Chroma Key

This effect erases pixels which match the selected color. They are replaced with black if there is no alpha channel and transparency if there is an alpha channel. In this case, you create a matte in the alpha channel, which is not visible to us. The selection of color model is important to determine the behavior (figure 10.29).

Figure 10.29: Chroma Key control window
Image chroma-key

Chroma key uses either the lightness or the hue to determine what is erased. Use value singles out only the lightness to determine transparency (Luma Key). Select a center color to erase using the Color button. Alternatively a color can be picked directly from the output frame by first using the color picker in the compositor window and then selecting the Use color picker button.

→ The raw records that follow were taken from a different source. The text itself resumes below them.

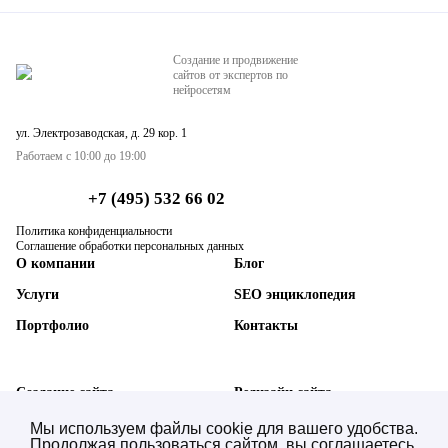
Создание и продвижение
сайтов от экспертов по
нейросетям
ул. Электрозаводская, д. 29 кор. 1
Работаем с 10:00 до 19:00
+7 (495) 532 66 02
Политика конфиденциальности
Соглашение обработки персональных данных
О компании
Блог
Услуги
SEO энциклопедия
Портфолио
Контакты
Создание сайта
Редизайн сайта
SEO-продвижение сайта
Техническая поддержка
Мы используем файлы cookie для вашего удобства.
Продолжая пользоваться сайтом, вы соглашаетесь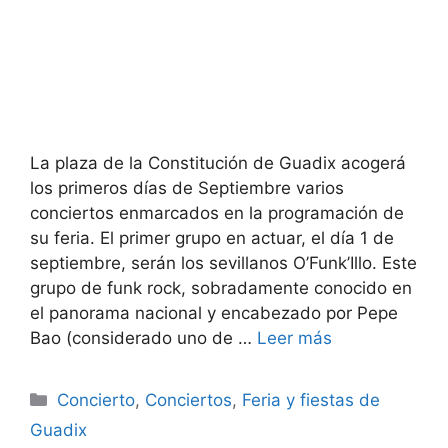
La plaza de la Constitución de Guadix acogerá
los primeros días de Septiembre varios
conciertos enmarcados en la programación de
su feria. El primer grupo en actuar, el día 1 de
septiembre, serán los sevillanos O’Funk’Illo. Este
grupo de funk rock, sobradamente conocido en
el panorama nacional y encabezado por Pepe
Bao (considerado uno de …
Leer más
Categorías
Concierto
,
Conciertos
,
Feria y fiestas de
Guadix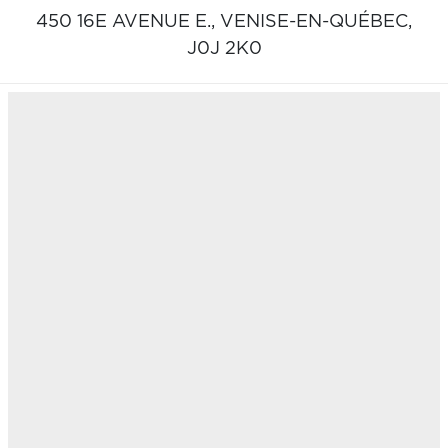
450 16E AVENUE E.,
VENISE-EN-QUÉBEC,
J0J 2K0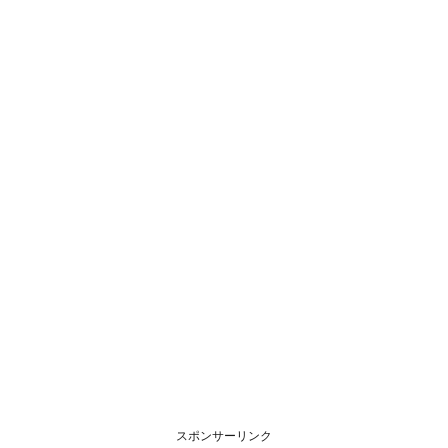
スポンサーリンク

This sets the chroma key color to the current color picker color.

Be aware that the output of the chroma key is fed back to the compositor, so selecting a color again from the compositor will use the output of the chroma key effect. The chroma key should be disabled when selecting colors with the color picker.

If the lightness or hue is within a certain threshold it is erased. Increasing the threshold determines the range of colors to be erased. It is not a simple on/off switch. As the color approaches the edge of the threshold, it gradually gets erased if the slope is high or is rapidly erased if the slope is low. The slope as defined here is the number of extra values flanking the threshold required to go from opaque to transparent.

Normally threshold is very low when using a high slope. The two parameters tend to be exclusive because slope fills in extra threshold. The slope tries to soften the edges of the chroma key but it does not work well for compressed sources. A popular softening technique is to use a maximum slope and chain a blur effect below the chroma key effect to blur just the alpha.